August 1, 2005 Half of all lung transplant patients don't live past the fifth year after the procedure, due in part to chronic rejection of the new organs. A new, inhaled form of a commonly used anti-rejection drug deliverers the drug faster and more precisely. Clinical trials show patients have an 84 percent better chance at surviving four years after the surgery.
BALTIMORE--Transplant surgery is always risky. Not just the surgery, but also living life after a transplant. A new treatment is helping some patients live longer, healthier lives.
Before Esther Suss received her lung transplant, late-stage emphysema -- a lung disease -- had her catching her breath. "I couldn't walk five blocks to go to lunch without having to use the oxygen," she says. "Even then I would be exhausted." Surviving several years after surgery, Suss is beating the odds, doing absolutely great.
Pulmonologist Aldo Iacono, of the University of Maryland Medical Center in Baltimore, says her success could be a result of a new inhaled form of a commonly used anti-rejection drug called cyclosporine. He says it improves survival five-fold.
After transplant surgery, the body can refuse the new lung in a condition called chronic rejection. But inhaling the drug has now been shown to halt this fatal condition in some patients. When it's taken orally, it has to be absorbed by the blood and circulated through the body. But after inhaling the drug, it's delivered directly into tiny airways critical for breathing. The inhaled medicine is a faster, more precise way of taking the anti-rejection medication.
Dr. Iacono says, "This should be a drug that provides substantial benefit to patients."
That's good news for Suss. "I got my life back, and it was worth it." She plans on breathing easier with her family for many more years.
Clinical trial results showed patients on the inhaled drug have an 84-percent better chance at surviving four years after surgery. For more information about the lung transplant program at the University of Maryland Medical Center, call 800-492-5538 or visit www.umm.edu.
BACKGROUND: A widely used pill that keeps the body from rejecting an organ transplant has been converted into an aerosol solution that can be inhaled. A recent study indicates that over four and a half years, 84 percent of patients on the inhaled medicine survived, compared to only 56 percent of those on a placebo.
THE PROBLEM: Compared to other organ transplants, long-term survival rates following a lung transplant have not increased much over the last decade or so. Seventy-five percent of people with a lung transplant survived for the first year, but only 45 percent lived for five years after the transplant.
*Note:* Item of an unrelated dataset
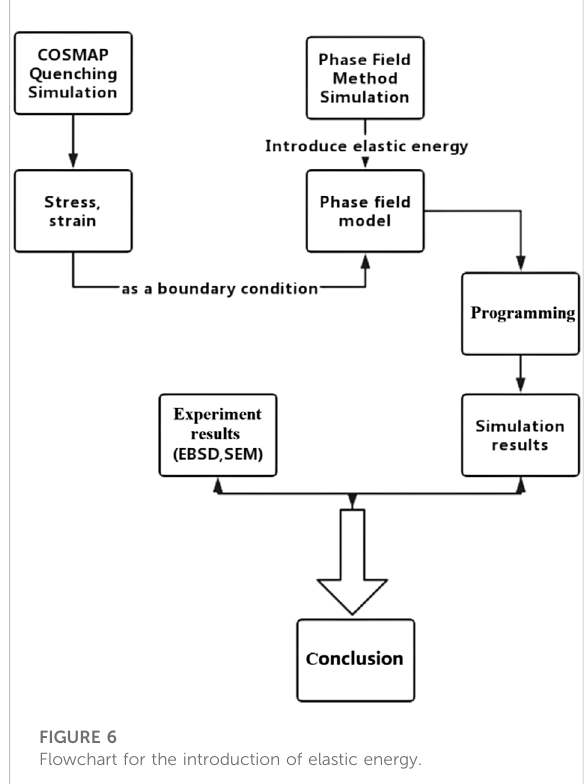
FIGURE 6 Flowchart for the introduction of elastic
In comparison, more than 70 percent of heart, liver and kidney transplant patients now survive more than five years. Scientists believe this is because a transplanted lung must breathe in everyday impurities in the air, triggering a rejection response in the lung.
BENEFITS: The aerosol form of cyclosporine delivers the drug more effectively to the tiny sensitive airways of the lung, where the threat of rejection is most serious. It also solves a toxicity problem: patients are unable to take larger doses of the pill format because it can lead to kidney damage. But the inhaled version can be taken in much higher dosages without increasing the level of toxicity.
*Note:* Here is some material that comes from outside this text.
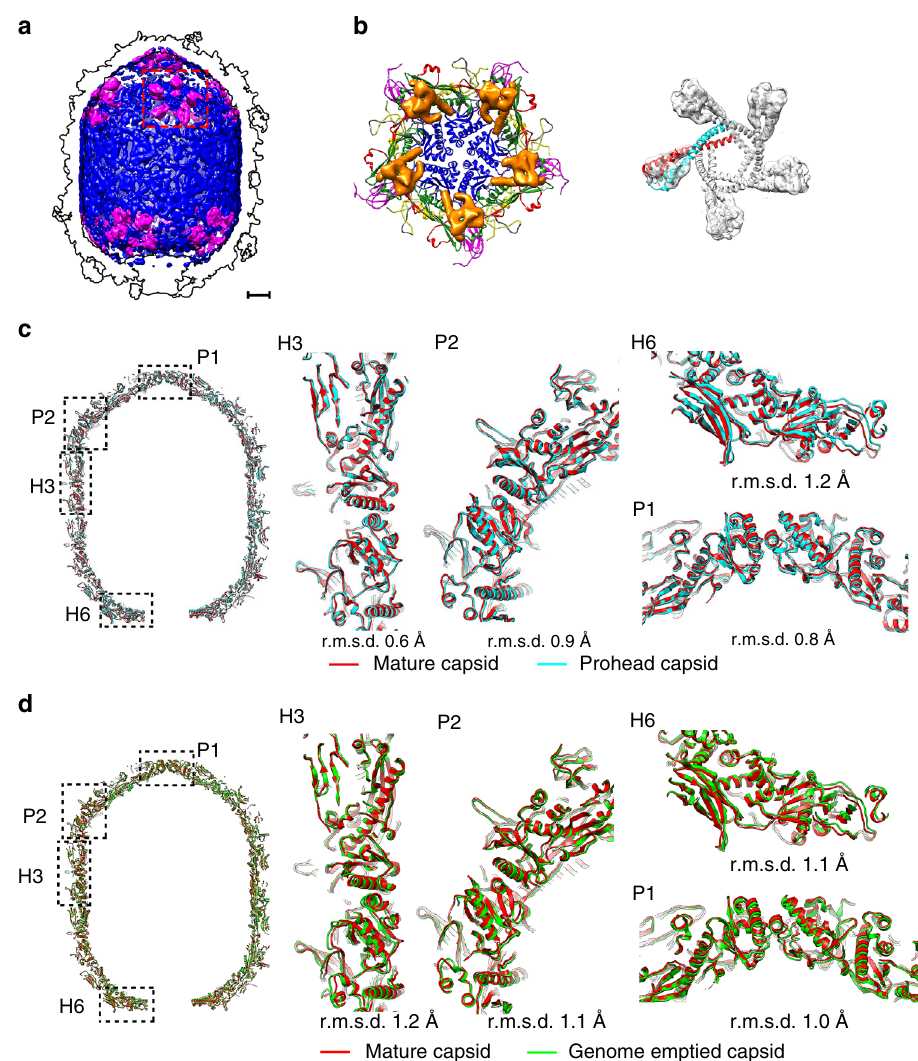
Fig. 4 Structure of the scaffolding protein and structural comparisons of the capsids. a Surface shadowed diagrams showing the internal scaffolding proteins of the prohead (magenta). The weak density shell in the prohead capsid is colored blue. The outline of the capsid is indicated with black lines. The scale bar represents 5 nm. b Ribbon and shadowed-surface diagrams showing the attachment of fi ve scaffolding dimers (surface shadowed and colored orange) to a pentameric capsomer (in ribbon); right: fi tting of the scaffolding dimers into the EM density map. c Structural comparisons of the prohead (blue) and the mature head (red) capsids. Left: overall comparison; middle and right: zoom-ins showing the subtle differences at different parts of the head. The scale bar represents 5 nm. d Structural comparisons of the mature head (red) and the genome emptied head (green) capsids. Left: overall comparison; middle and right: zoom-ins showing the subtle differences in different parts of the head. The scale bar represents 5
WHERE TO GET IT: Chiron Corporation has licensed the inhaled version of cyclosporine, which came on the market in July.
ABOUT LUNG TRANSPLANT REJECTION: Any organ transplant carries with it the risk that the recipient's immune system would reject the organ. The body identifies the donated lungs as a foreign invader and attacks the transplanted organ. There are different kinds of organ rejection. Acute rejection involves blood vessels in the lungs; it usually occurs in the first three months after a transplant, and can be treated with anti-rejection drugs like cyclosporine. Chronic rejection occurs in the airways and becomes more resistant to treatment over time.
Editor's Note: This article is not intended to provide medical advice, diagnosis or treatment.